1.875 These beliefs are not testable like scientific hypotheses, yet they are not arbitrary. They are disclosed in how the world strikes us, shakes us, steadies us.

1.876 Some experiences call us beyond the local, temporal. Moments of joy, grief, awe, love, and moral clarity seem to speak with the voice of the whole.

1.877 They do not prove a worldview, but they reveal something that resists reduction.

1.878 In such moments, we sense that Being is not absurd – or if it is, that even absurdity has weight.

1.879 To trust that these experiences disclose more, not less, of reality is not naïve; it is a form of faithfulness to what is most real in experience.

1.88 In this light, philosophy becomes not an escape from experience into abstract certainty, but a deepening of wonder (or horror) from within it.

1.9 Therefore, a world-version cannot be justified by appeal to a decisive “fact of the matter.”

1.91 The facts are always interpreted within a worldview; they do not impose one.

1.92 A worldview can only be justified in the sense that it makes sense of experience — not in the abstract, but in life.

1.93 This making-sense is personal, but not private — it is shaped by history, culture, conversation, and reflection.

1.94 But in the end, no worldview can be meaningfully adopted without individual recognition — it must make sense to me, not just to others.

1.95 Yet this does not reduce truth to subjectivity or relativity.

1.96 That something must make sense to me does not mean it is about me. It means only that the light must reach my eyes, that sense must dawn in my own experience.

1.961 This is like hearing a fugue: I may not grasp its structure in the way Bach did, and Bach’s grasp of the fugue is superior to mine. But if it never makes sense to me at all, it remains a beautiful mystery, i.e., not yet truth for me. The way Bach understood it must make sense to me but if it doesn’t or can’t, it does not follow that my understanding is as good as Bach’s. The same logic applies to world-versions.

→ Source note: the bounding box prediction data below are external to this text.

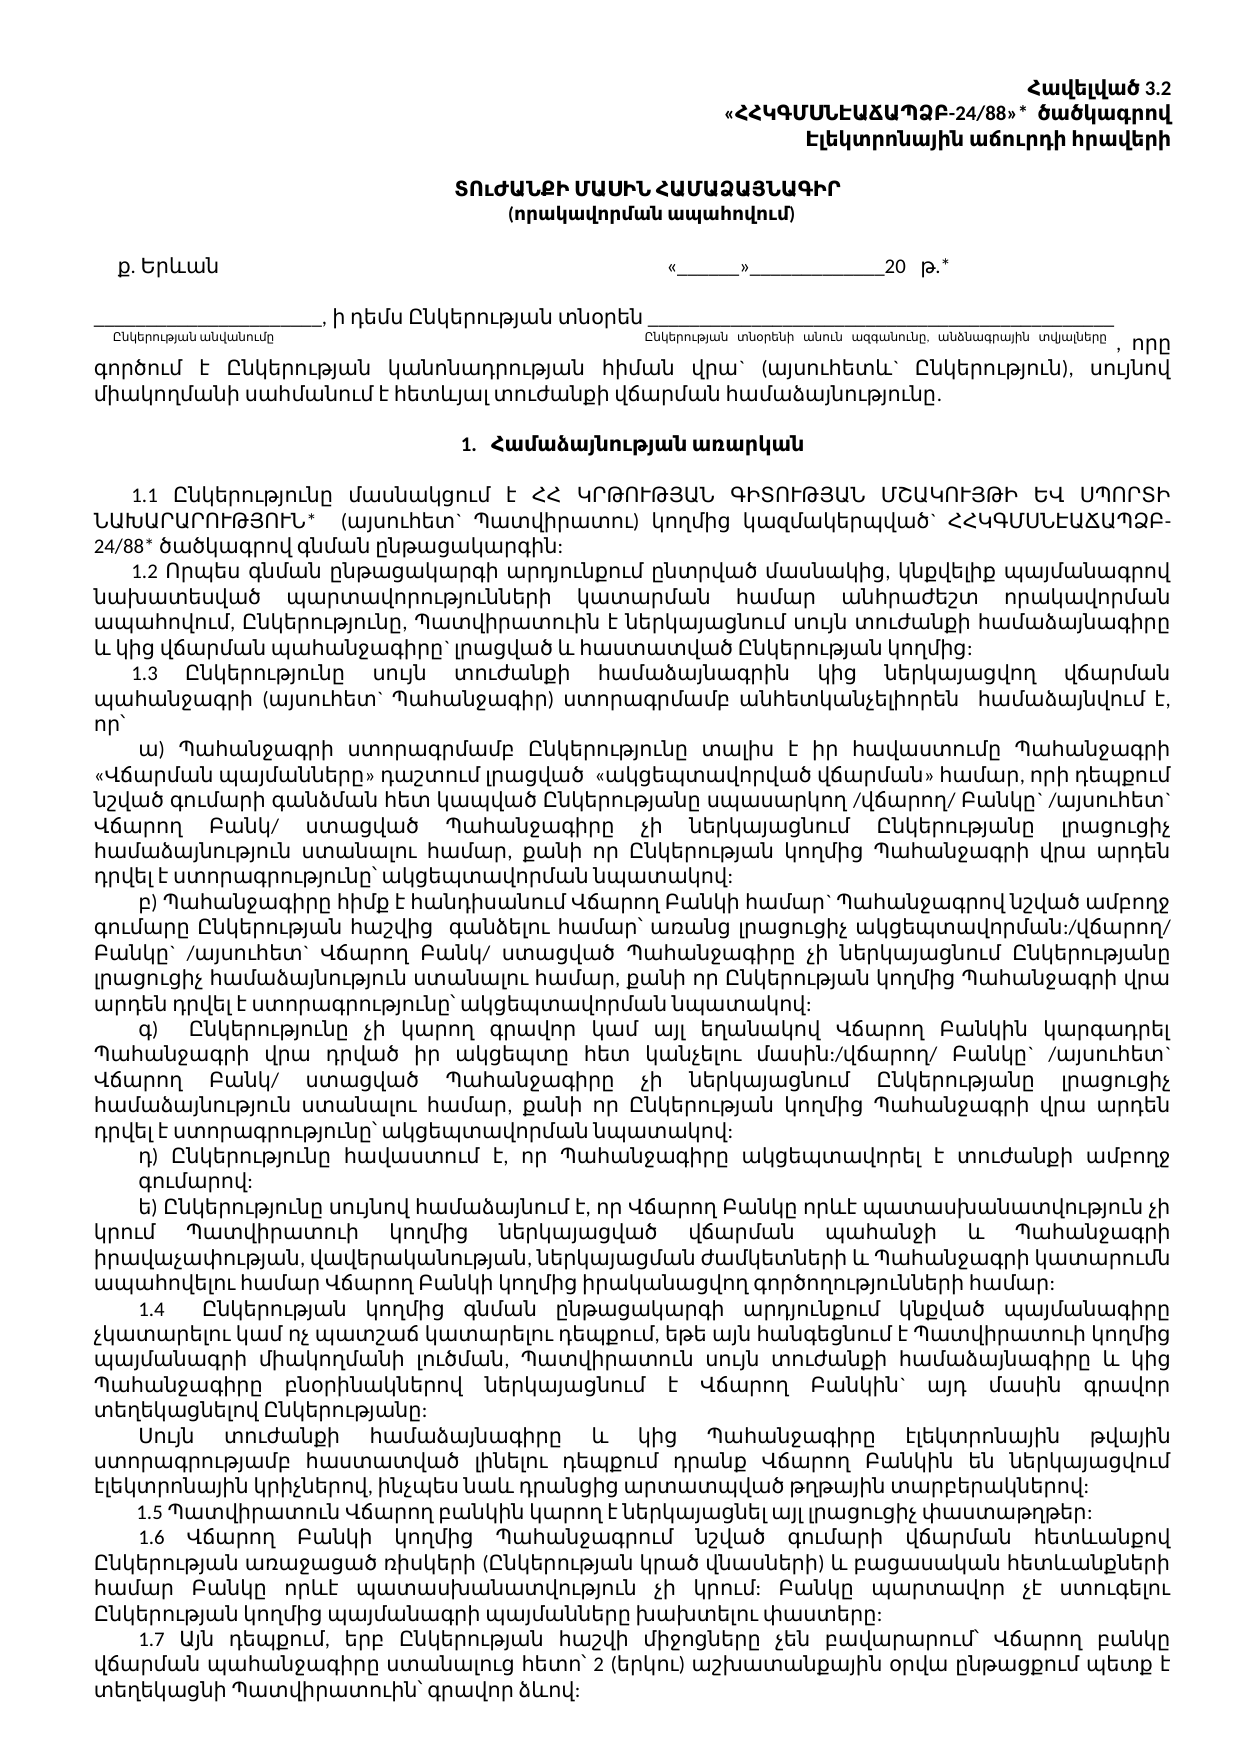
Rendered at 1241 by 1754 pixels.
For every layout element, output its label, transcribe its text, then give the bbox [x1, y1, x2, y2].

text գ) Ընկերությունը չի կարող գրավոր կամ այլ եղանակով Վճարող Բանկին կարգադրել Պահանջագրի վրա դրված իր ակցեպտը հետ կանչելու մասին:/վճարող/ Բանկը` /այսուհետ` Վճարող Բանկ/ ստացված Պահանջագիրը չի ներկայացնում Ընկերությանը լրացուցիչ համաձայնություն ստանալու համար, քանի որ Ընկերության կողմից Պահանջագրի վրա արդեն դրվել է ստորագրությունը՝ ակցեպտավորման նպատակով: [94, 1016, 1171, 1143]
text Սույն տուժանքի համաձայնագիրը և կից Պահանջագիրը էլեկտրոնային թվային ստորագրությամբ հաստատված լինելու դեպքում դրանք Վճարող Բանկին են ներկայացվում էլեկտրոնային կրիչներով, ինչպես նաև դրանցից արտատպված թղթային տարբերակներով: [94, 1423, 1171, 1499]
text 1.2 Որպես գնման ընթացակարգի արդյունքում ընտրված մասնակից, կնքվելիք պայմանագրով նախատեսված պարտավորությունների կատարման համար անհրաժեշտ որակավորման ապահովում, Ընկերությունը, Պատվիրատուին է ներկայացնում սույն տուժանքի համաձայնագիրը և կից վճարման պահանջագիրը` լրացված և հաստատված Ընկերության կողմից: [94, 559, 1171, 660]
text 1.5 Պատվիրատուն Վճարող բանկին կարող է ներկայացնել այլ լրացուցիչ փաստաթղթեր: [94, 1499, 1171, 1524]
text ե) Ընկերությունը սույնով համաձայնում է, որ Վճարող Բանկը որևէ պատասխանատվություն չի կրում Պատվիրատուի կողմից ներկայացված վճարման պահանջի և Պահանջագրի իրավաչափության, վավերականության, ներկայացման ժամկետների և Պահանջագրի կատարումն ապահովելու համար Վճարող Բանկի կողմից իրականացվող գործողությունների համար: [94, 1194, 1171, 1296]
text ք. Երևան «______»_____________20 թ.* [94, 254, 1171, 279]
text դ) Ընկերությունը հավաստում է, որ Պահանջագիրը ակցեպտավորել է տուժանքի ամբողջ գումարով: [138, 1143, 1171, 1194]
text 1.6 Վճարող Բանկի կողմից Պահանջագրում նշված գումարի վճարման հետևանքով Ընկերության առաջացած ռիսկերի (Ընկերության կրած վնասների) և բացասական հետևանքների համար Բանկը որևէ պատասխանատվություն չի կրում: Բանկը պարտավոր չէ ստուգելու Ընկերության կողմից պայմանագրի պայմանները խախտելու փաստերը: [94, 1524, 1171, 1626]
text 1. Համաձայնության առարկան [94, 432, 1171, 457]
text 1.7 Այն դեպքում, երբ Ընկերության հաշվի միջոցները չեն բավարարում՝ Վճարող բանկը վճարման պահանջագիրը ստանալուց հետո՝ 2 (երկու) աշխատանքային օրվա ընթացքում պետք է տեղեկացնի Պատվիրատուին՝ գրավոր ձևով: [94, 1626, 1171, 1702]
text Հավելված 3.2 [94, 75, 1171, 100]
text ՏՈւԺԱՆՔԻ ՄԱՍԻՆ ՀԱՄԱՁԱՅՆԱԳԻՐ [94, 177, 1171, 202]
text 1.1 Ընկերությունը մասնակցում է ՀՀ ԿՐԹՈՒԹՅԱՆ ԳԻՏՈՒԹՅԱՆ ՄՇԱԿՈՒՅԹԻ ԵՎ ՍՊՈՐՏԻ ՆԱԽԱՐԱՐՈՒԹՅՈՒՆ* (այսուհետ` Պատվիրատու) կողմից կազմակերպված` ՀՀԿԳՄՍՆԷԱՃԱՊՁԲ-24/88* ծածկագրով գնման ընթացակարգին: [94, 482, 1171, 559]
text 1.3 Ընկերությունը սույն տուժանքի համաձայնագրին կից ներկայացվող վճարման պահանջագրի (այսուհետ` Պահանջագիր) ստորագրմամբ անհետկանչելիորեն համաձայնվում է, որ՝ [94, 660, 1171, 737]
text ______________________, ի դեմս Ընկերության տնօրեն _____________________________________________ [94, 304, 1171, 330]
text «ՀՀԿԳՄՍՆԷԱՃԱՊՁԲ-24/88»* ծածկագրով [94, 100, 1171, 126]
text Ընկերության անվանումը Ընկերության տնօրենի անուն ազգանունը, անձնագրային տվյալները , որը գործում է Ընկերության կանոնադրության հիման վրա` (այսուհետև` Ընկերություն), սույնով միակողմանի սահմանում է հետևյալ տուժանքի վճարման համաձայնությունը. [94, 330, 1171, 406]
text ա) Պահանջագրի ստորագրմամբ Ընկերությունը տալիս է իր հավաստումը Պահանջագրի «Վճարման պայմանները» դաշտում լրացված «ակցեպտավորված վճարման» համար, որի դեպքում նշված գումարի գանձման հետ կապված Ընկերությանը սպասարկող /վճարող/ Բանկը` /այսուհետ` Վճարող Բանկ/ ստացված Պահանջագիրը չի ներկայացնում Ընկերությանը լրացուցիչ համաձայնություն ստանալու համար, քանի որ Ընկերության կողմից Պահանջագրի վրա արդեն դրվել է ստորագրությունը՝ ակցեպտավորման նպատակով: [94, 737, 1171, 889]
text Էլեկտրոնային աճուրդի հրավերի [94, 126, 1171, 151]
text 1.4 Ընկերության կողմից գնման ընթացակարգի արդյունքում կնքված պայմանագիրը չկատարելու կամ ոչ պատշաճ կատարելու դեպքում, եթե այն հանգեցնում է Պատվիրատուի կողմից պայմանագրի միակողմանի լուծման, Պատվիրատուն սույն տուժանքի համաձայնագիրը և կից Պահանջագիրը բնօրինակներով ներկայացնում է Վճարող Բանկին` այդ մասին գրավոր տեղեկացնելով Ընկերությանը: [94, 1296, 1171, 1423]
text բ) Պահանջագիրը հիմք է հանդիսանում Վճարող Բանկի համար` Պահանջագրով նշված ամբողջ գումարը Ընկերության հաշվից գանձելու համար՝ առանց լրացուցիչ ակցեպտավորման:/վճարող/ Բանկը` /այսուհետ` Վճարող Բանկ/ ստացված Պահանջագիրը չի ներկայացնում Ընկերությանը լրացուցիչ համաձայնություն ստանալու համար, քանի որ Ընկերության կողմից Պահանջագրի վրա արդեն դրվել է ստորագրությունը՝ ակցեպտավորման նպատակով: [94, 889, 1171, 1016]
text (որակավորման ապահովում) [94, 202, 1171, 225]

1.962 The fugue (world-version) is not mine to invent. Its beauty (or lack thereof) is there whether I see it or not. But I must see it for it to transform me, or move me.

1.963   Being also discloses itself not by force; it discloses itself to me by it fittingness, i.e., by how it resonates with my mind and life.

 

1.97 Teaching a worldview is not like teaching geometry.

1.971 I can teach what Kant believed, or what relativity predicts, as propositional content.

1.972 But I cannot hand over my vision of the world. The student must live into it. (Anthropologists doing fieldwork live with the people they want to understand, learn their language and history, so that they can understand them from the inside. They live into the culture.)

1.973 To grasp a world-version is not just to know its claims, but to see the world through it, to apply it to experience or rather allow experience to be illuminated (or darkened – e.g. the culture of the SS) by it.

1.974 The role of the teacher is to point, not to impose; to open the window, not to substitute the view. There is no factual correctness at stake here.